Four New Zealanders are competing — Earl Bamber is in the Porsche team, stepping up to the top division by driving a 919 Hybrid LMP1 with German F1 pilot Nico Hulkenberg and Brit Nick Tander. Evans will be in the Jota Sport LMP2 with Brits Oliver Turvey and Simon Dolan, and Richie Stanaway belts up in the Aston Martin LMGTE alongside Brazilian Fernando Rees and Brit Alex MacDowall.
Bamber had a short affair at Le Mans last year in a GT Cup car and was odds-on for a podium finish when he cut a tyre and had to pit, dropping him down the field.
“Driving the 919 in Le Mans for the first time at the pre-test was an amazing experience so I now can’t wait for race day,” he said.

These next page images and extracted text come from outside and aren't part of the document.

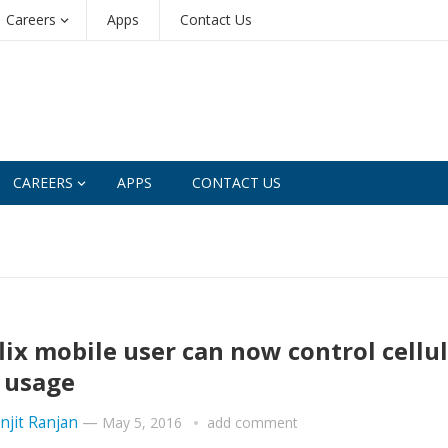
Careers
Apps
Contact Us
CAREERS
APPS
CONTACT US
lix mobile user can now control cellu
 usage
njit Ranjan
—
May 5, 2016
add comment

“The first target for everyone is to finish this race and then we have to have enough pace to achieve a good result. It is going to be a cool week.”
Last year, Brendon Hartley (above) was the sole Kiwi representative, racing in a factory Porsche 919 Hybrid LMP1. It was the German manufacturer’s first race in the top category in 16 years.
With just two and half hours to go, Hartley and team-mates Mark Webber and Timo Bernhard were leading. However, the car had to be retired.
“We were good here at our debut last year, but in the end were unlucky. With the 919 Hybrid’s evolution we have come back stronger, but at the same time the competition has become tougher,” Hartley said.
The New Zealand flag has flown at the world’s oldest and most prestigious endurance race once — in 1966, when Chris Amon and Bruce McLaren crossed the line ahead of another Kiwi, Denny Hulme, and his American team-mate Ken Miles. Both were driving the classic Ford GT40 MKII.